Son aire française s’étend des Pyrénées-Orientales en passant par la montagne Noire, les Cévennes et le couloir rhodanien jusqu’au-delà de Tournon-sur-Rhône. Le statut conservatoire de Reseda jacquinii au niveau national est assez obscur. Il s’agit d’une espèce protégée dans l’ancienne région Rhône-Alpes, bien que considérée comme LC dans la liste rouge régionale. Elle présente ses effectifs les plus importants dans le département de l’Ardèche et des populations moins nombreuses et plus éparses dans le Gard, la Lozère, l’Hérault et les Pyrénées-Orientales. Elle est d’ailleurs uniquement inscrite sur la liste rouge de Midi-Pyrénées avec un statut VU, alors que sa présence est marginale dans cette région. La biologie de la plante est mal connue et rend dès lors toute stratégie conservatoire délicate. Il s’agit d’une espèce observée à la fois dans des habitats naturels, rochers siliceux chauds, landes acidiphiles, et artificiels, carrières, bermes routières, voire champs cultivés etc.

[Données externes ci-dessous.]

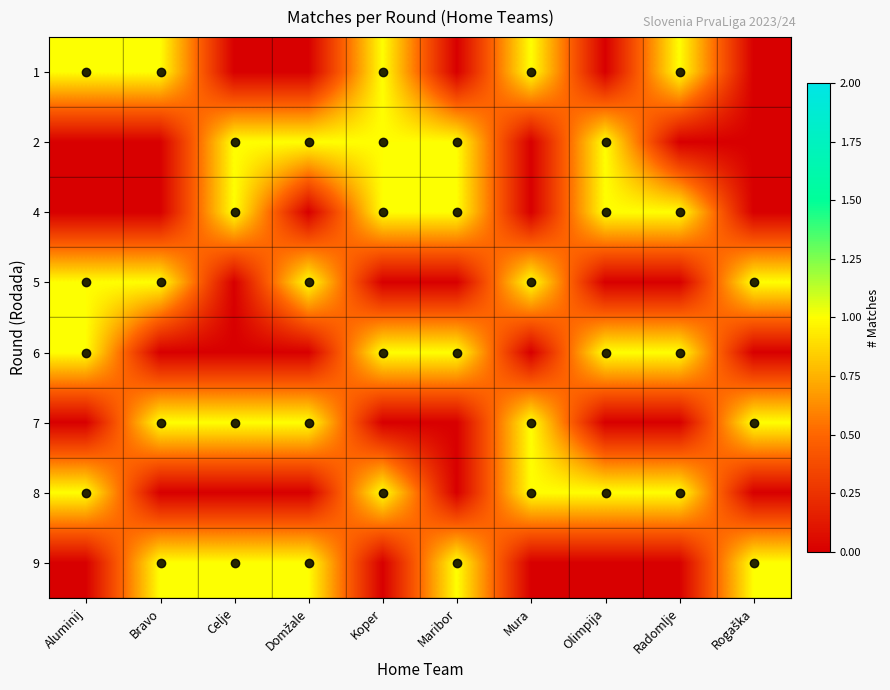

Which series has the largest total across all categories?

1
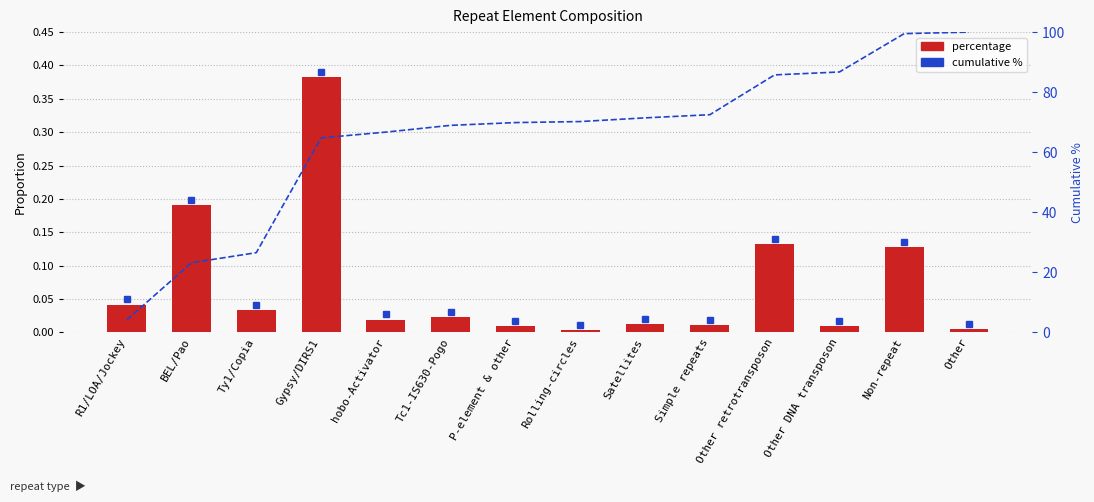

What is the label of the 13th bar from the right?

BEL/Pao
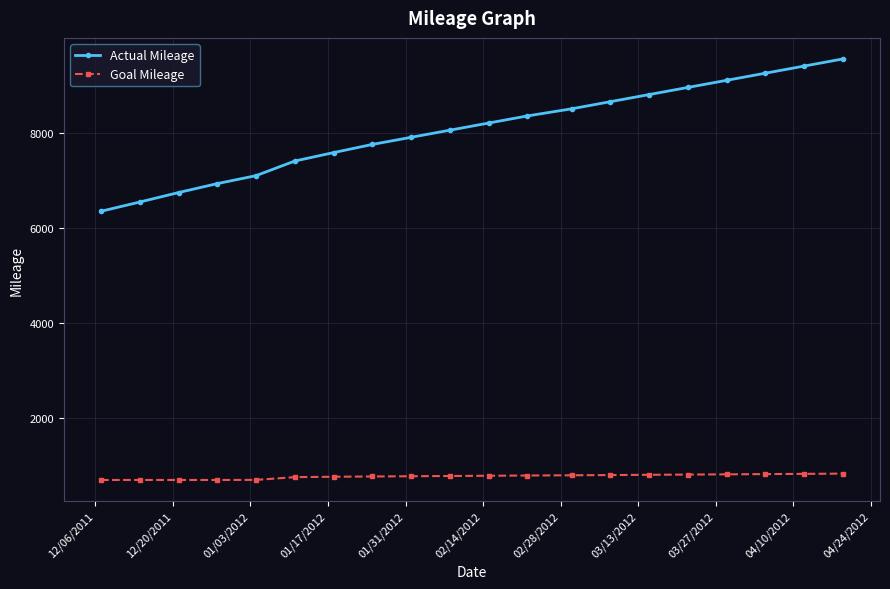

Rank the series by their maximum value, from lowest to highest.

Goal Mileage, Actual Mileage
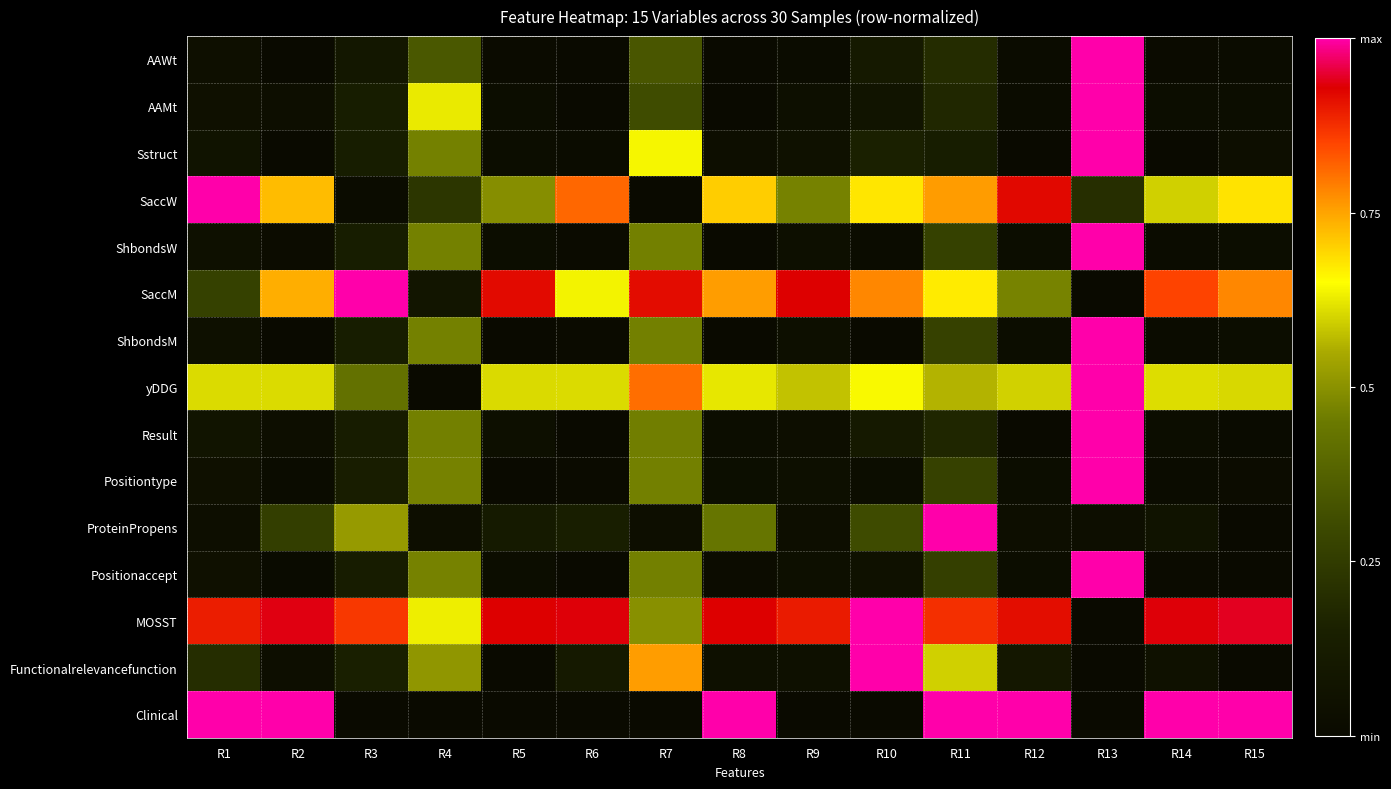

At how many categories does at least one series exceed 0?

15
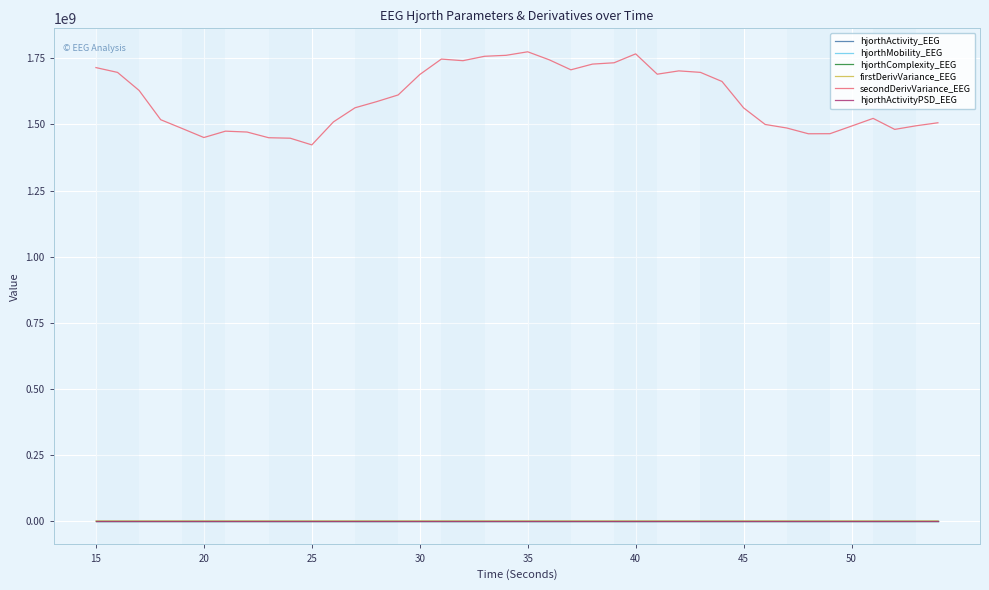

True or false: secondDerivVariance_EEG and hjorthComplexity_EEG cross at least once.

False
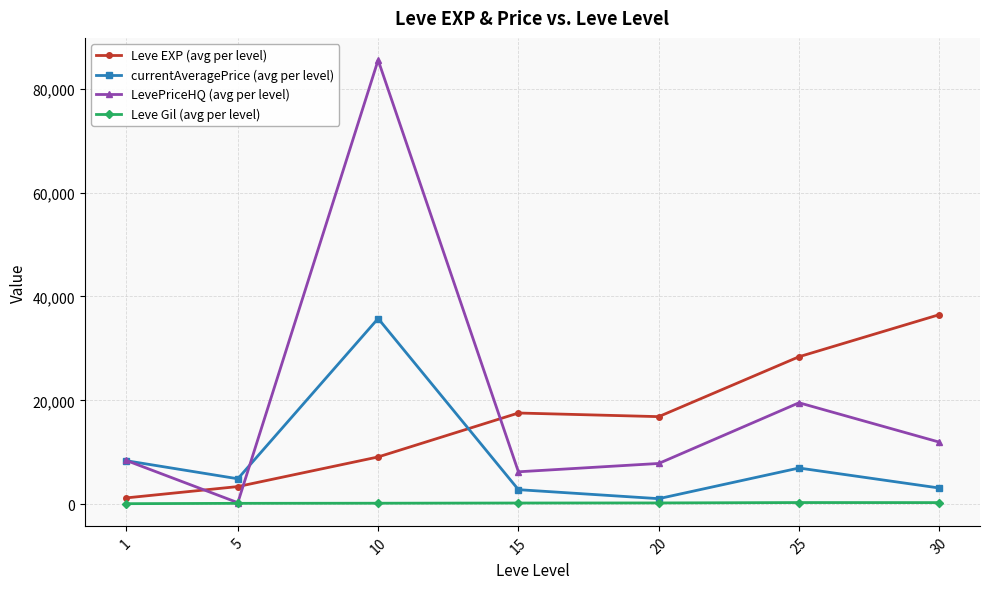

What is the minimum value shown in the chart?

113.3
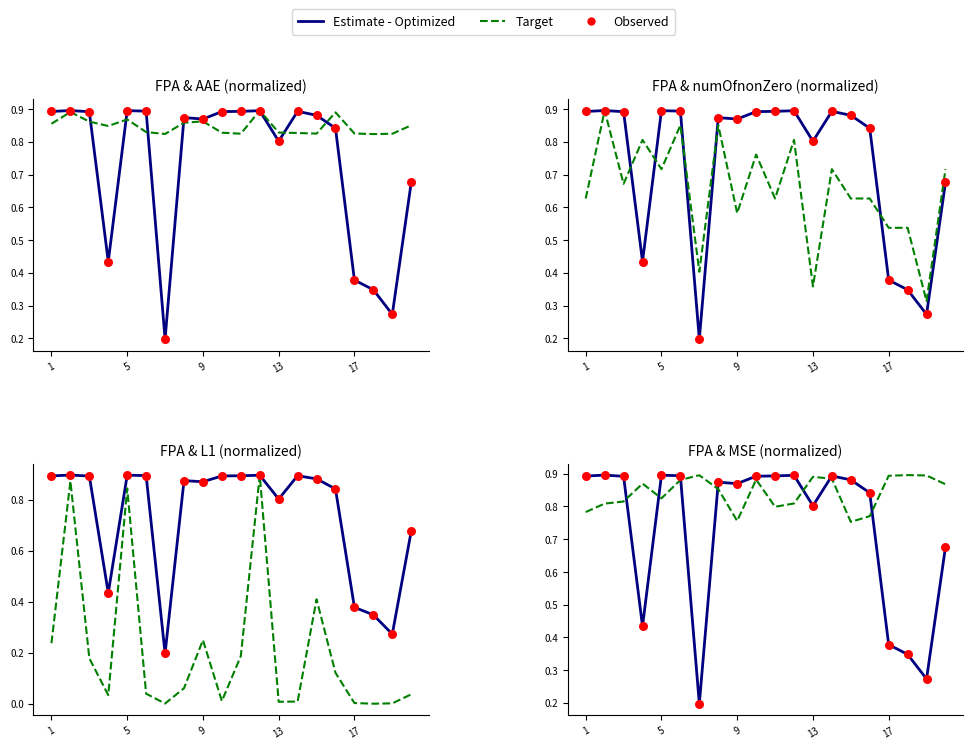

Is the value of Target at 9 greater than the value of Estimate - Optimized at 9?

No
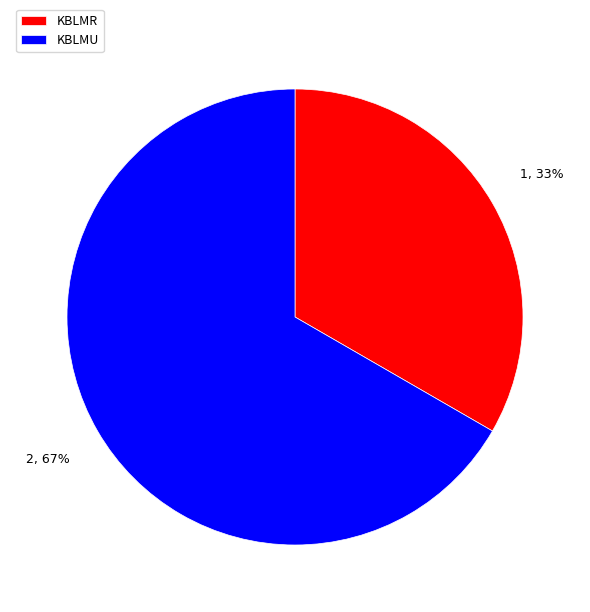

Rank the categories by value from highest to lowest.

KBLMU, KBLMR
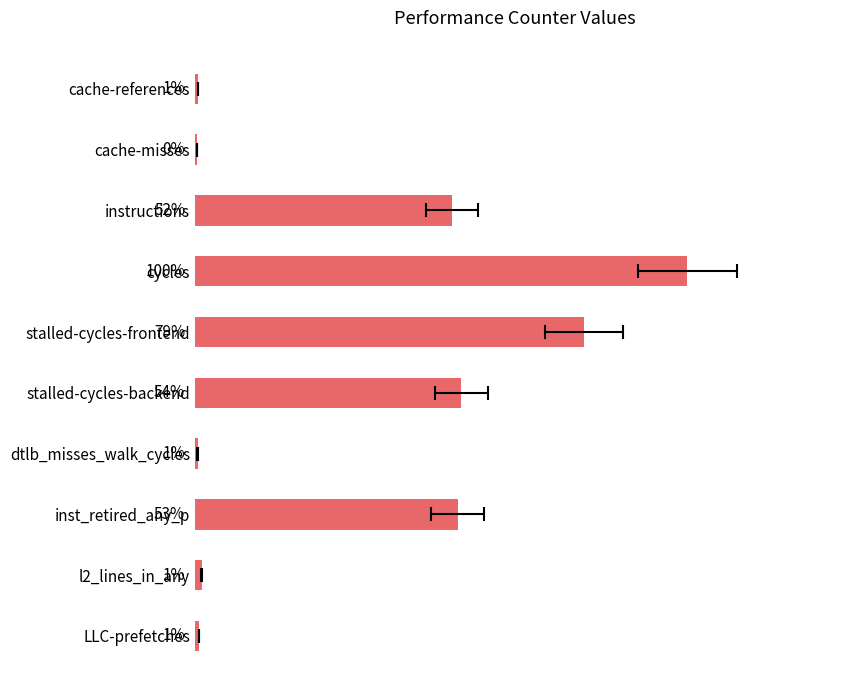

The chart shows a value of 54.1 at stalled-cycles-backend. True or false?

True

Dans le cadre de la stratégie ERC, des mesures compensatoires de réensemencement par graines ont pu être proposées dans plusieurs sites du Sud-Est de la France. Or, les expériences de germination in-situ et ex-situ réalisées par nos soins depuis 2013 ont permis de mettre en évidence une inhibition tégumentaire forte, difficile à lever notamment dans la nature. Bien que généralement considérée comme une espèce annuelle, Reseda jacquinii est en fait pérenne. Nous avons étudié la multiplication de cette espèce au moyen de culture sous serre et sur le terrain. Nous avons pu montrer que la propagation de Reseda jacquinii repose essentiellement sur la multiplication végétative, par le biais de fragments racinaires tubérisés. Cette capacité de multiplication végétative à partir de fragments, et la probable régénération des souches installées profondément, permet de rendre compte des variations des individus d’une année sur l’autre, notamment en cas de perturbations mécaniques ou d’aléas climatiques (sécheresse entraînant une mortalité importante d’une année à l’autre).
Le suivi de plusieurs populations ardéchoises a permis de mettre en évidence une certaine sensibilité de ces dernières vis-à-vis de conditions environnementales, en particulier les contraintes hydriques. Les sécheresses répétées ont pour conséquence une forte mortalité, à la fois des individus adultes dans les habitats naturels, des intermédiaires dans les habitats artificiels et des juvéniles (issus de germination ou de fragments de racines). Ces observations sont parfaitement en accord avec le caractère quelque peu erratique des observations de populations d’une année sur l’autre. D’autre part, les populations de Reseda jacquinii montrent probablement une certaine vulnérabilité face aux effets d’une hausse des températures et de la modification du régime des précipitations. Il est vraisemblable, au vu de nos observations, que le changement global entraîne des effets délétères sur les populations de cette espèce, à la fois par une mortalité accrue des adultes et par une baisse du taux de reproduction.